-- TASK DESCRIPTION --
Your output must reproduce all the records below precisely and contain no pictures.

-- PROVIDED RECORDS --
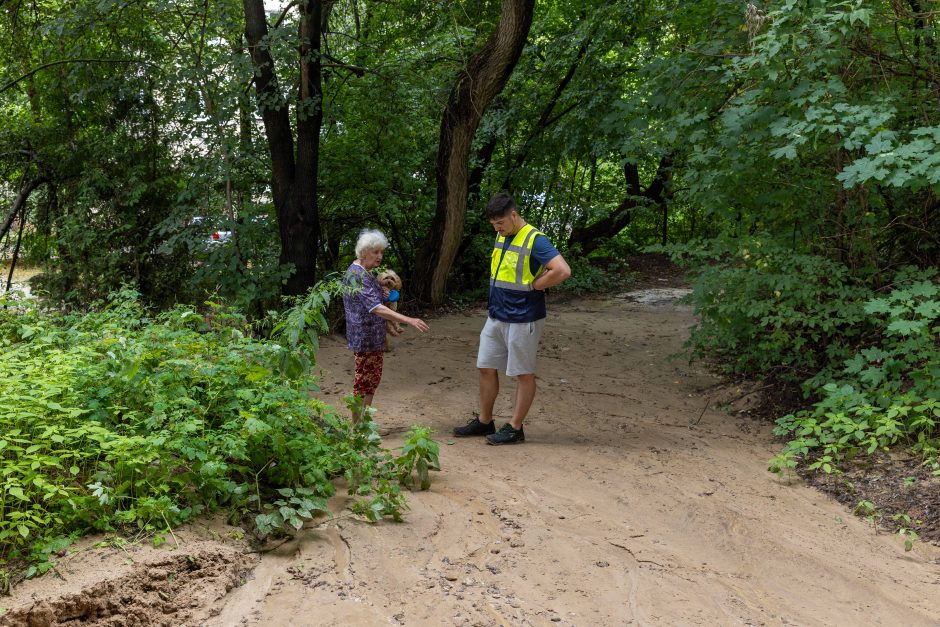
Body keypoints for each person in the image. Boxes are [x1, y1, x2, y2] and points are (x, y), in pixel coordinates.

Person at [453, 192, 571, 445]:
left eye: (501, 223)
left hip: (523, 317)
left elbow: (562, 270)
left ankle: (515, 427)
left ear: (514, 215)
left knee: (522, 373)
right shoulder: (502, 234)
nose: (498, 228)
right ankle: (485, 421)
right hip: (496, 315)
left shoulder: (535, 240)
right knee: (485, 367)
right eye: (494, 225)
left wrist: (536, 285)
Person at [342, 229, 429, 421]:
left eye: (381, 252)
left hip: (374, 337)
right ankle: (357, 426)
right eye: (375, 252)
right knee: (363, 381)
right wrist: (408, 320)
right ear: (364, 252)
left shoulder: (367, 272)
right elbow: (375, 308)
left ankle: (366, 422)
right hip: (364, 338)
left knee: (372, 380)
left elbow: (378, 299)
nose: (380, 257)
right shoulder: (357, 275)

-- SOLUTION TO THE PROBLEM --
Body keypoints for each person in the image. Boxes are [x1, y1, x2, y2] and points are (x, y), in pixel coordinates.

Person at [453, 192, 571, 445]:
left eye: (501, 223)
left hip: (523, 317)
left elbow: (562, 270)
left ankle: (515, 427)
left ear: (514, 215)
left knee: (522, 373)
right shoulder: (502, 234)
nose: (498, 228)
right ankle: (485, 421)
right hip: (496, 315)
left shoulder: (535, 240)
right knee: (485, 367)
right eye: (494, 225)
left wrist: (536, 285)
Person at [342, 229, 429, 421]:
left eye: (381, 252)
left hip: (374, 337)
right ankle: (357, 426)
right eye: (375, 252)
right knee: (363, 381)
right wrist: (408, 320)
right ear: (364, 252)
left shoulder: (367, 272)
right elbow: (375, 308)
left ankle: (366, 422)
right hip: (364, 338)
left knee: (372, 380)
left elbow: (378, 299)
nose: (380, 257)
right shoulder: (357, 275)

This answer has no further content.